The Royal Orleans Hotel near the VP's Suite
The Vice President and Mrs. Agnew landed in New Orleans about noon on Dec.4, 1969 and traveled by motorcade to the Royal Orleans Hotel. The speech was scheduled for that evening and the Vice President continued his attack on the media and the unfair coverage of the Nixon administration’s policies. Patrick Bucannon and William Safire were the two speechwriters that were responsible for these speeches. They eventually toned them down over a concern that they were too inflammatory.

The VP speaks at a Republican fund raiser 
The Agnew’s on the way to Brennan's Restaurant
The Vice President’s popularity had increased with Republicans ever since his now well-known speech attacking the Network media by saying “A spirit of national masochism prevails, encouraged by an effete corps of impudent snobs who characterize themselves as intellectuals.” and by calling them “nattering nabobs of negativism”. The Vice President became the Nixon Administrations most prolific fund raiser and was in great demand. The Agnew speech criticizing the news media came out of a personal and political context of personal enmity against the press and in favor of building a new political coalition.

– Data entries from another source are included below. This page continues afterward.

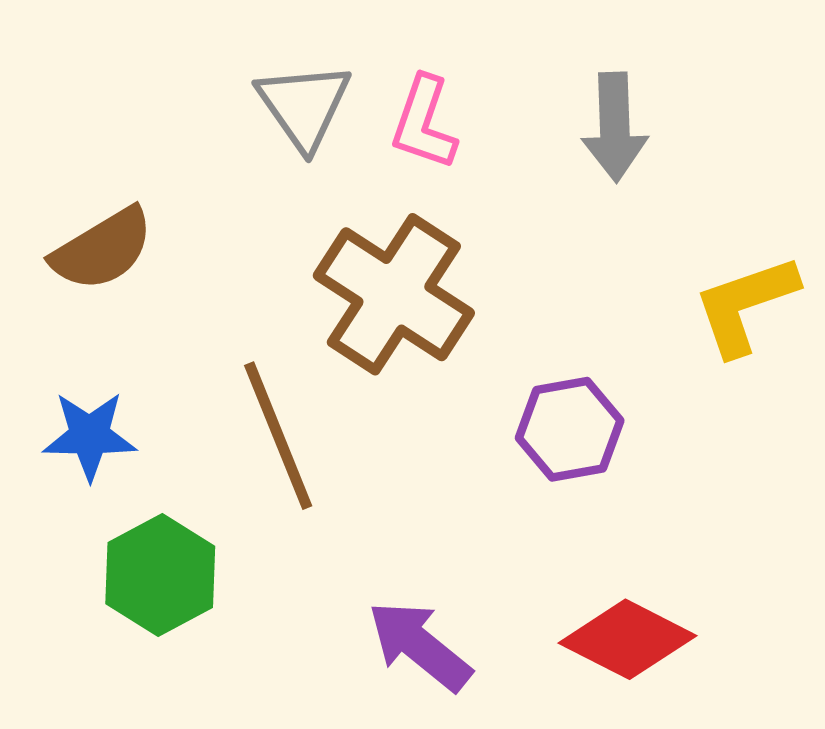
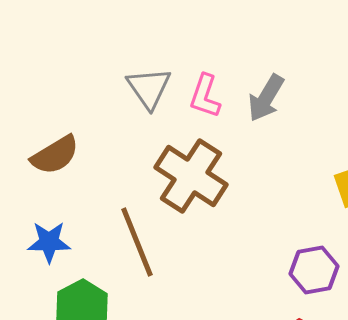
gray arrow: (615, 127) -> (266, 98), moved, turned 33
purple hexagon: (570, 429) -> (314, 270), moved

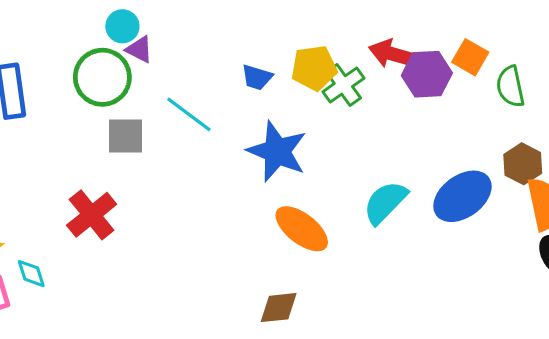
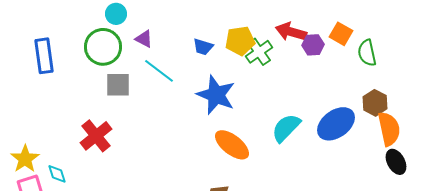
purple triangle: (139, 49) -> (144, 39), moved
purple hexagon: (427, 74) -> (313, 45), size x0.7

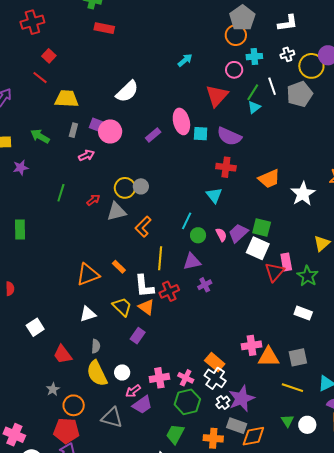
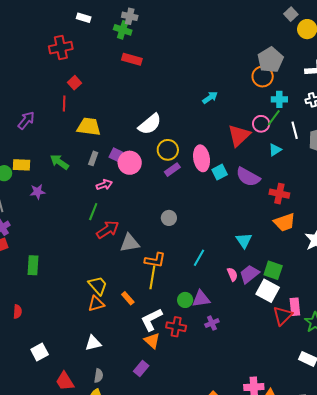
pink circle: (234, 70) -> (261, 124), moved
red line: (40, 78) -> (64, 103), turned 49
green line: (253, 92) -> (274, 118), moved
cyan square: (201, 134) -> (220, 172), turned -35
red cross: (226, 167) -> (279, 194), moved
gray circle: (141, 186) -> (169, 218), moved
yellow circle: (125, 188) -> (168, 150), moved
green line: (61, 193) -> (93, 212), moved
cyan triangle: (214, 195) -> (244, 240), moved
red arrow: (93, 200) -> (108, 230), size x1.6
orange L-shape: (143, 227) -> (155, 260), turned -130
green rectangle: (20, 229) -> (33, 265), moved
green circle: (198, 235) -> (185, 300), moved
yellow line: (160, 258) -> (152, 277), moved
orange triangle: (88, 275) -> (96, 304), size x0.7
white L-shape: (144, 286) -> (151, 320), turned 65
red cross: (169, 291) -> (176, 327), turned 30
yellow trapezoid: (122, 307) -> (98, 285), moved

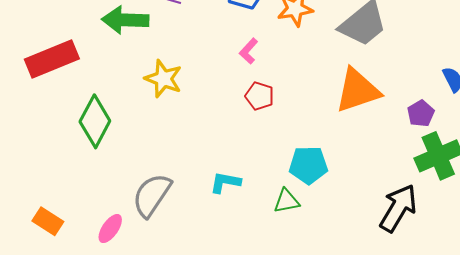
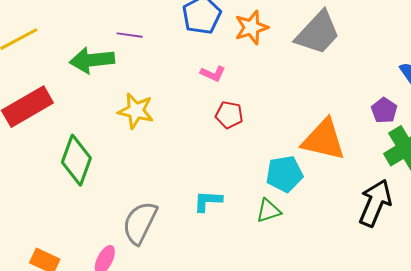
pink L-shape: (249, 51) -> (213, 74), turned -100
orange triangle: (358, 90) -> (324, 140), moved, turned 39

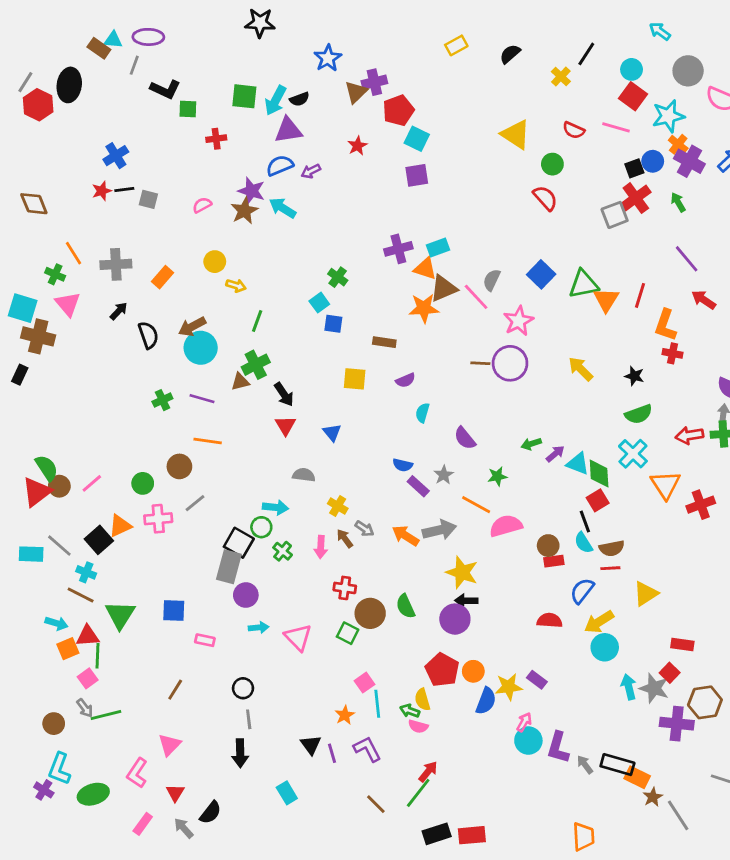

The Vice President continues to blast the National Networks 
Vice President Agnew went to New Orleans and, as everyone now knows, he wowed not only the audience, but millions who saw him on television. Overnight, the Vice President lifted the country out of its depression and had everyone laughing.

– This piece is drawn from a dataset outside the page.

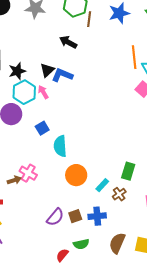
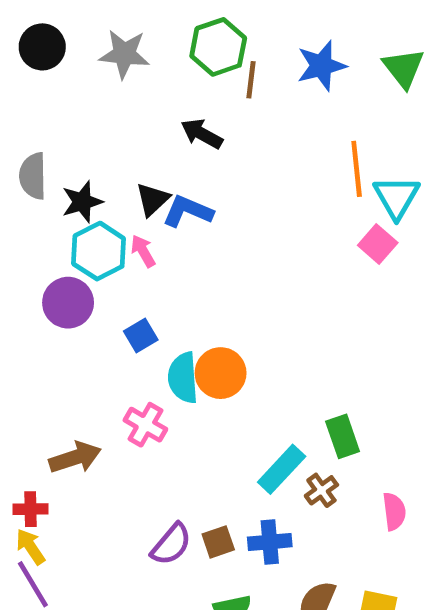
green rectangle: (128, 171) -> (343, 436), turned -36
pink cross: (28, 173) -> (145, 425), moved
orange circle: (76, 175) -> (221, 373), moved
brown arrow: (14, 180) -> (75, 457), size x1.5
cyan rectangle: (102, 185) -> (282, 469), size x1.5

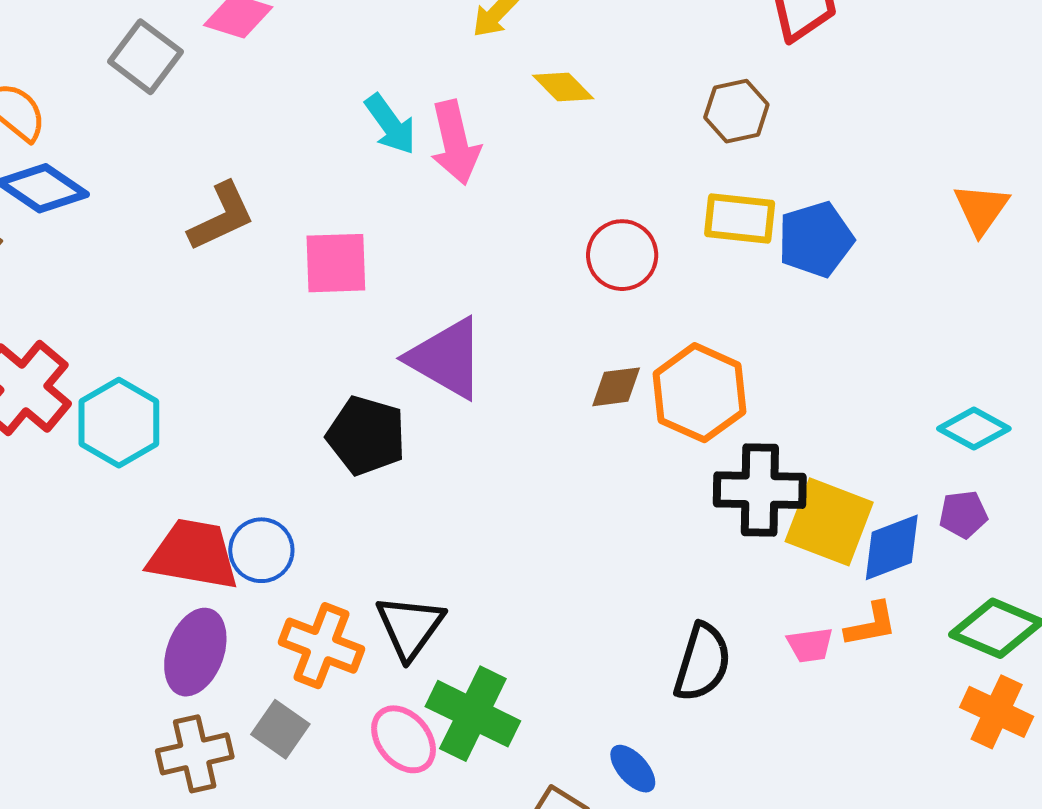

There were a few protesters present but no large demonstrations like the Secret Service had anticipated. The Vice President and Mrs. Agnew departed the next day, and we removed and packed all of our equipment and prepared for our return trip to Washington and home.

23 Feb 70 to Phoenix AZ-Political Speech

I was again assigned to support Vice President Agnew and was sent this time to Phoenix AZ where he was speaking at another fund raiser. Which we found out would be held at the Del Webb Town House Hotel.

The Vice President’s popularity had increased with Republicans ever since his now well-known speech attacking the Network media by calling them “nattering nabobs of negativism”. The Vice President became the Nixon Administrations most prolific fund raiser and was in great demand.

This trip was a pretty routine trip.  The Vice President would motorcade from the airport to the Del Webb Townhouse where he would also stay and the event would take place. We would install all of our equipment there as well as installing the USSS Command Post and our radio base stations so everything would take place at one location. We did have a moment when the Hotel received a caller who claimed that there was a bomb hidden in the hotel and would be detonated when the Vice President entered the hotel. After a review the EOD team assured us that they had found no evidence that a bomb was present.

Del Webb’s Townhouse in Phoenix AZ in 1970 
Vice President Agnew arrived made his speech and departed the following day. It was time for us to pack up and return home. I was leaving temperatures in the mid-eighties to the subzero temperatures in Greencastle PA.

When I returned from Phoenix I found out in Early March of 1970 that the Microwave Towers including Cannonball were going to be closed and all of us would be sent to other locations which were to be determined. This was to be accomplished by June and I would be assigned to the San Clemente Communications Detachment as the NCOIC of the San Clemente Communications Contingency Team. The CCT was a new concept that we would develop and refine once all of the team members arrived in California.